The Vidomegon Children
"Man preys on man". This is almost a truism. Benin children are well cared for when they live with their parents’, but when they are entrusted to another family to be for support, they are treated like objects.
In Benin, the phenomenon of placing children has
come to a tragic end over the past few years. In Benin traditional
society it was a common practice and even a privilege for the real
family, but this has gone astray. In the past, placed children could
enjoy, like those in the adopted family, a good education, learning a
trade, or even training towards to their future integration in social
life. In evolved society, which is aimed ever more at the need of money
— particularly in urban centres, where couples work mostly as
employees — placing children does not comply anymore to the
same rules. A child is now an object of exploitation, a beast of
burden. It is at everyone’s beck and call, even when they
originate comes from relatives or relatives by marriage. We often see
Vidomegons beaten or ill-treated and abused, bearing on
their body the marks of blows received and disabled as a consequence.
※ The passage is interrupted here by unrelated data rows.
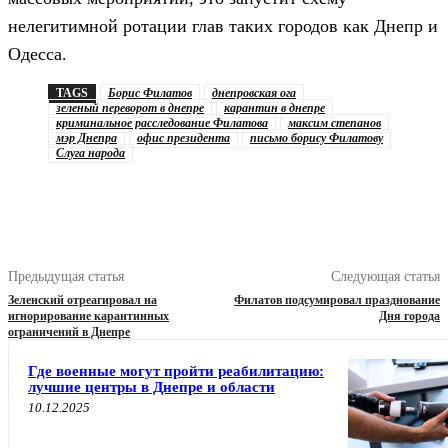
нелегитимной ротации глав таких городов как Днепр и
Одесса.
TAGS
Борис Филатов
днепровская ога
зеленый переворот в днепре
карантин в днепре
криминальное расследование Филатова
максим степанов
мэр Днепра
офис президента
письмо борису Филатову
Слуга народа
Предыдущая статья
Следующая статья
Зеленский отреагировал на
Филатов подсумировал празднование
игнорирование карантинных
Дня города
ограничений в Днепре
Где военные могут пройти реабилитацию:
лучшие центры в Днепре и области
10.12.2025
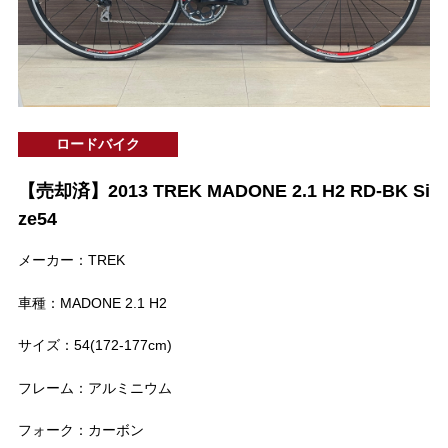
ロードバイク
【売却済】2013 TREK MADONE 2.1 H2 RD-BK Si
ze54
メーカー：TREK
車種：MADONE 2.1 H2
サイズ：54(172-177cm)
フレーム：アルミニウム
フォーク：カーボン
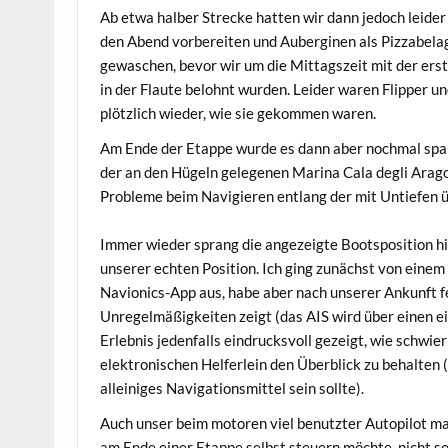
Ab etwa halber Strecke hatten wir dann jedoch leider
den Abend vorbereiten und Auberginen als Pizzabela
gewaschen, bevor wir um die Mittagszeit mit der er
in der Flaute belohnt wurden. Leider waren Flipper u
plötzlich wieder, wie sie gekommen waren.
Am Ende der Etappe wurde es dann aber nochmal span
der an den Hügeln gelegenen Marina Cala degli Arago
Probleme beim Navigieren entlang der mit Untiefen ü
Immer wieder sprang die angezeigte Bootsposition hi
unserer echten Position. Ich ging zunächst von eine
Navionics-App aus, habe aber nach unserer Ankunft f
Unregelmäßigkeiten zeigt (das AIS wird über einen 
Erlebnis jedenfalls eindrucksvoll gezeigt, wie schwie
elektronischen Helferlein den Überblick zu behalten 
alleiniges Navigationsmittel sein sollte).
Auch unser beim motoren viel benutzter Autopilot mac
am Ende einer Etappe selbst steuern möchte, nicht so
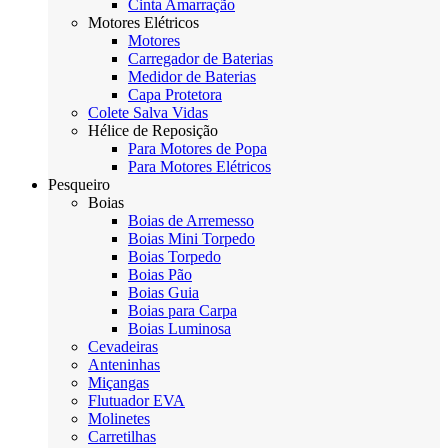
Cinta Amarração
Motores Elétricos
Motores
Carregador de Baterias
Medidor de Baterias
Capa Protetora
Colete Salva Vidas
Hélice de Reposição
Para Motores de Popa
Para Motores Elétricos
Pesqueiro
Boias
Boias de Arremesso
Boias Mini Torpedo
Boias Torpedo
Boias Pão
Boias Guia
Boias para Carpa
Boias Luminosa
Cevadeiras
Anteninhas
Miçangas
Flutuador EVA
Molinetes
Carretilhas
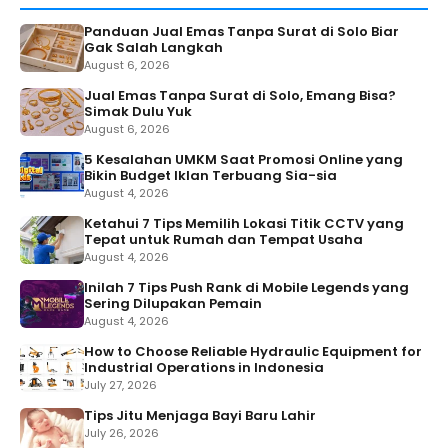
Panduan Jual Emas Tanpa Surat di Solo Biar
Gak Salah Langkah
August 6, 2026
Jual Emas Tanpa Surat di Solo, Emang Bisa?
Simak Dulu Yuk
August 6, 2026
5 Kesalahan UMKM Saat Promosi Online yang
Bikin Budget Iklan Terbuang Sia-sia
August 4, 2026
Ketahui 7 Tips Memilih Lokasi Titik CCTV yang
Tepat untuk Rumah dan Tempat Usaha
August 4, 2026
Inilah 7 Tips Push Rank di Mobile Legends yang
Sering Dilupakan Pemain
August 4, 2026
How to Choose Reliable Hydraulic Equipment for
Industrial Operations in Indonesia
July 27, 2026
Tips Jitu Menjaga Bayi Baru Lahir
July 26, 2026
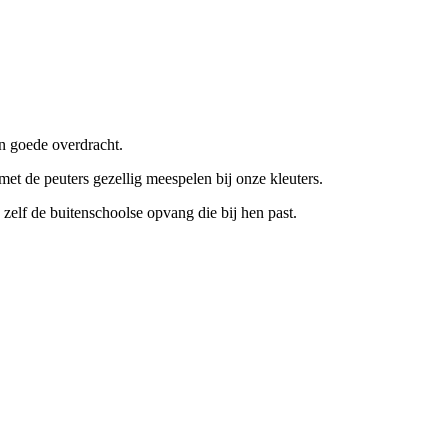
n goede overdracht.
t de peuters gezellig meespelen bij onze kleuters.
zelf de buitenschoolse opvang die bij hen past.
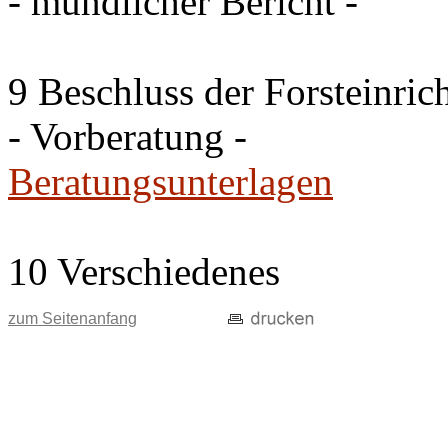
- mündlicher Bericht -
9 Beschluss der Forsteinri
- Vorberatung -
Beratungsunterlagen
10 Verschiedenes
zum Seitenanfang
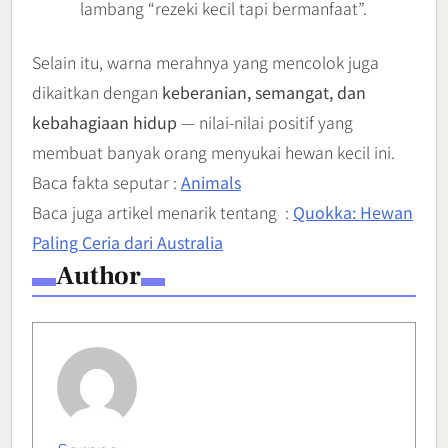
lambang “rezeki kecil tapi bermanfaat”.
Selain itu, warna merahnya yang mencolok juga
dikaitkan dengan
keberanian, semangat, dan
kebahagiaan hidup
— nilai-nilai positif yang
membuat banyak orang menyukai hewan kecil ini.
Baca fakta seputar :
Animals
Baca juga artikel menarik tentang :
Quokka: Hewan
Paling Ceria dari Australia
Author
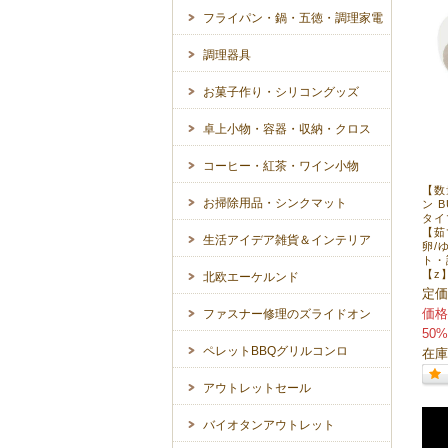
フライパン・鍋・五徳・調理家電
調理器具
お菓子作り・シリコングッズ
卓上小物・容器・収納・クロス
コーヒー・紅茶・ワイン小物
【数
お掃除用品・シンクマット
ン 
タイ
【茹
生活アイデア雑貨＆インテリア
卵/
ト・
【z
北欧エーケルンド
定価
価格
ファスナー修理のズライドオン
50%
ペレットBBQグリルコンロ
在庫
アウトレットセール
バイオタンアウトレット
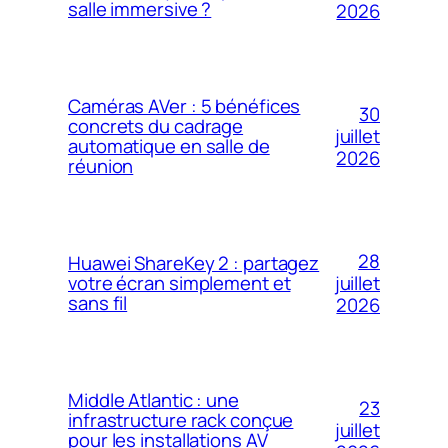
salle immersive ?
2026
Caméras AVer : 5 bénéfices
30
concrets du cadrage
juillet
automatique en salle de
2026
réunion
28
Huawei ShareKey 2 : partagez
votre écran simplement et
juillet
sans fil
2026
Middle Atlantic : une
23
infrastructure rack conçue
juillet
pour les installations AV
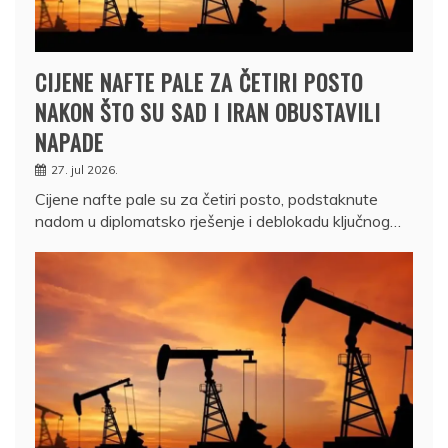
CIJENE NAFTE PALE ZA ČETIRI POSTO
NAKON ŠTO SU SAD I IRAN OBUSTAVILI
NAPADE
27. jul 2026.
Cijene nafte pale su za četiri posto, podstaknute
nadom u diplomatsko rješenje i deblokadu ključnog…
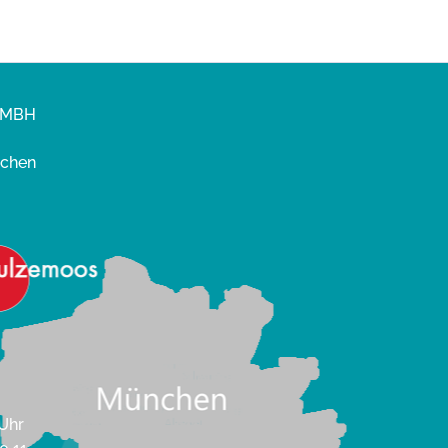
GMBH
nchen
 Uhr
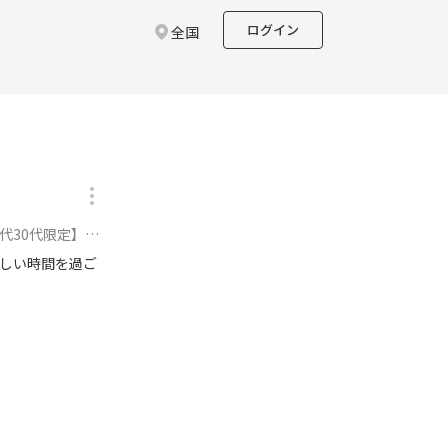
ログイン
全国
代限定】に参加
しい時間を過ご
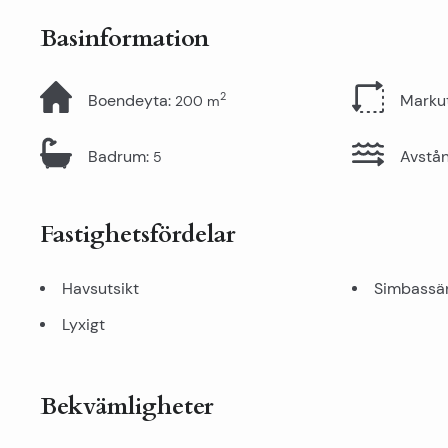
Basinformation
2
Boendeyta
:
Marku
200
m
Badrum
:
Avstån
5
Fastighetsfördelar
Havsutsikt
Simbassä
Lyxigt
Bekvämligheter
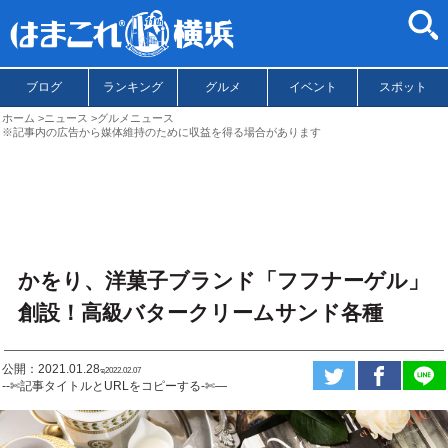
ブログ
ランキング
グルメ
イベント
スポット
ホーム
ニュース
グルメニュース
※記事内の広告から媒体維持のために収益を得る場合があります
かをり、洋菓子ブランド「フフナーゲル」
創設！高級バタークリームサンド各種
公開：2021.01.28
ಇ2022.02.07
--✄記事タイトルとURLをコピーする-✄—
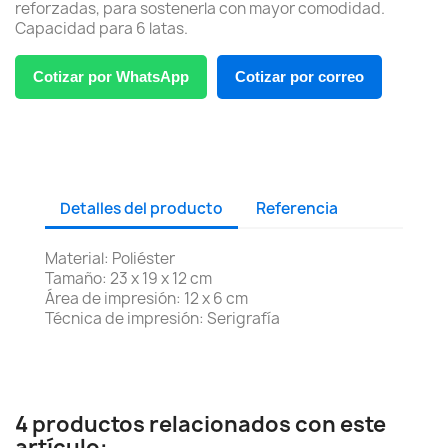
reforzadas, para sostenerla con mayor comodidad.
Capacidad para 6 latas.
Cotizar por WhatsApp
Cotizar por correo
Detalles del producto
Referencia
Material: Poliéster
Tamaño: 23 x 19 x 12 cm
Área de impresión: 12 x 6 cm
Técnica de impresión: Serigrafía
4 productos relacionados con este
artículo:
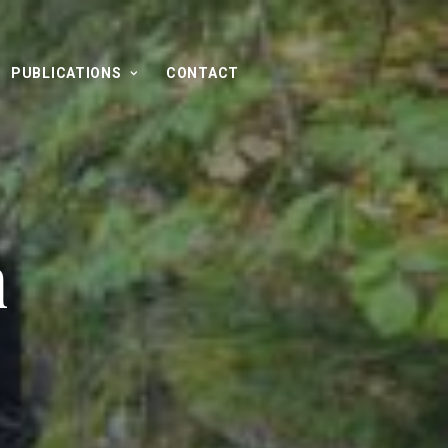
PUBLICATIONS
CONTACT
n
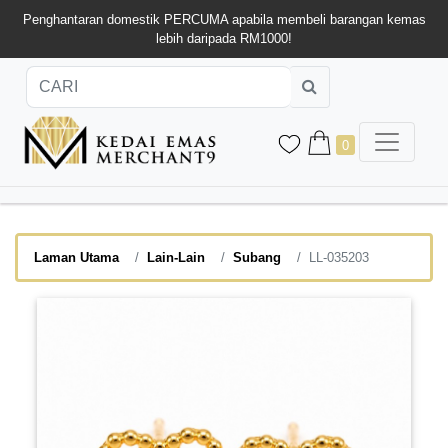
Penghantaran domestik PERCUMA apabila membeli barangan kemas
lebih daripada RM1000!
0
Laman Utama
Lain-Lain
Subang
LL-035203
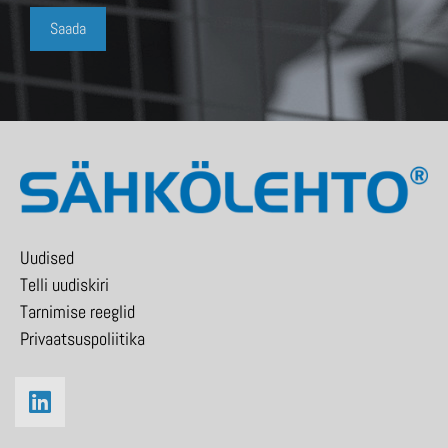
Uudised
Telli uudiskiri
Tarnimise reeglid
Privaatsuspoliitika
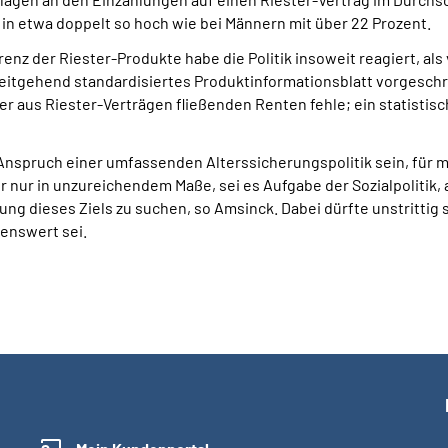
 in etwa doppelt so hoch wie bei Männern mit über 22 Prozent.
enz der Riester-Produkte habe die Politik insoweit reagiert, als
eitgehend standardisiertes Produktinformationsblatt vorgesch
er aus Riester-Verträgen fließenden Renten fehle; ein statisti
nspruch einer umfassenden Alterssicherungspolitik sein, für 
r nur in unzureichendem Maße, sei es Aufgabe der Sozialpolitik
g dieses Ziels zu suchen, so Amsinck. Dabei dürfte unstrittig s
enswert sei.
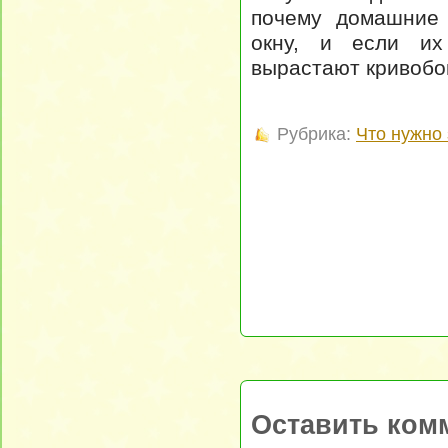
почему домашние 
окну, и если их
вырастают кривобо
Рубрика:
Что нужно 
Оставить ком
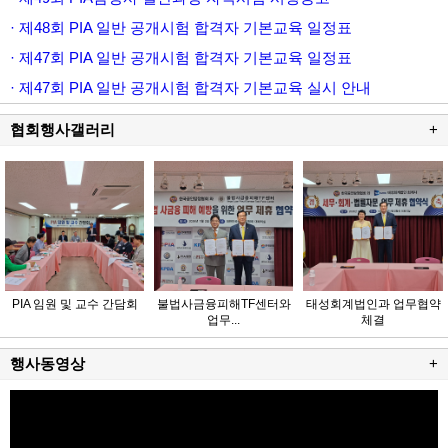
· 제48회 PIA 일반 공개시험 합격자 기본교육 일정표
· 제47회 PIA 일반 공개시험 합격자 기본교육 일정표
· 제47회 PIA 일반 공개시험 합격자 기본교육 실시 안내
협회행사갤러리
+
PIA 임원 및 교수 간담회
불법사금융피해TF센터와
태성회계법인과 업무협약
업무...
체결
행사동영상
+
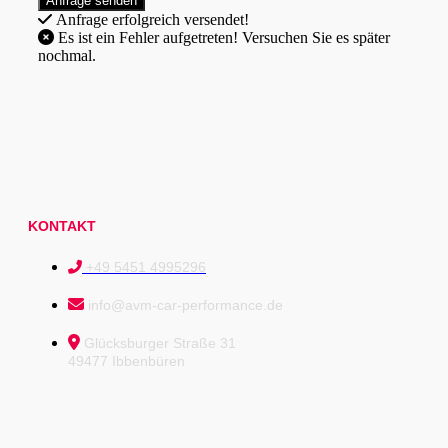
Anfrage erfolgreich versendet!
Es ist ein Fehler aufgetreten! Versuchen Sie es später
nochmal.
KONTAKT
+49 5451 4995296
info@avm-car-performance.de
Glücksburger Straße 31
49477 Ibbenbüren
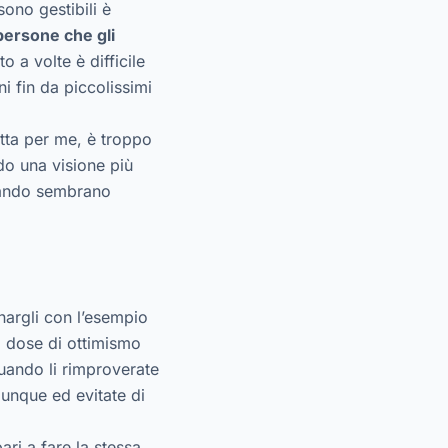
ono gestibili è
persone che gli
to a volte è difficile
i fin da piccolissimi
atta per me, è troppo
do una visione più
quando sembrano
argli con l’esempio
a dose di ottimismo
uando li rimproverate
nque ed evitate di
ari a fare la stessa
Today Vidomegon stands for ill-treatment.
The girls, have for the most part become ambient
vendors, and are often lead into prostitution. When they cannot bear it
anymore, some finally run away and are then at risk to the dangers of
the street.
The phenomenon of Vidomegons constitutes
a real problem of society in Benin. It is in the southern region of the
country, where life is deeply transformed, that it is the most
emphasized. A survey by the Ministry of Social Protection, assesses at
more than 100,000 the number of children placed in the two biggest
cities of the country, Cotonou and Porto-Novo. They come from villages
of the centre and the South of the country, and for the majority they
belong to families with more than six children, whose polygamous father
, is either a farmer, or a fisherman (62 %).
This system is very wide-spread in Benin and
research into this topic has shown some areas as being children
suppliers. Among these nine clearly defined areas appears Toviklin.
Indeed, in this city 54% of the families place their children and 46%
among them are in domestic or ambient vending.
There are three kinds of placement:
1. Sale placement. This is a sort of child abandonment under a paid contract that can vary from 15,000 to 20,000 F CFA. The child joins an other « family » which is not his and which grants him a new social identity and the status of “protected” person;
2. Half-paid placement. This is practised as virtually a temporary contract;
3. Simple placement in lieu of child care.
• Slave children : according to the Benin daily « L’Aurore » (the Dawn), which quotes a UNICEF report, "Vidomegon girls as well as boys work an average seventeen to eighteen hours a day without rest and are never provided with schooling".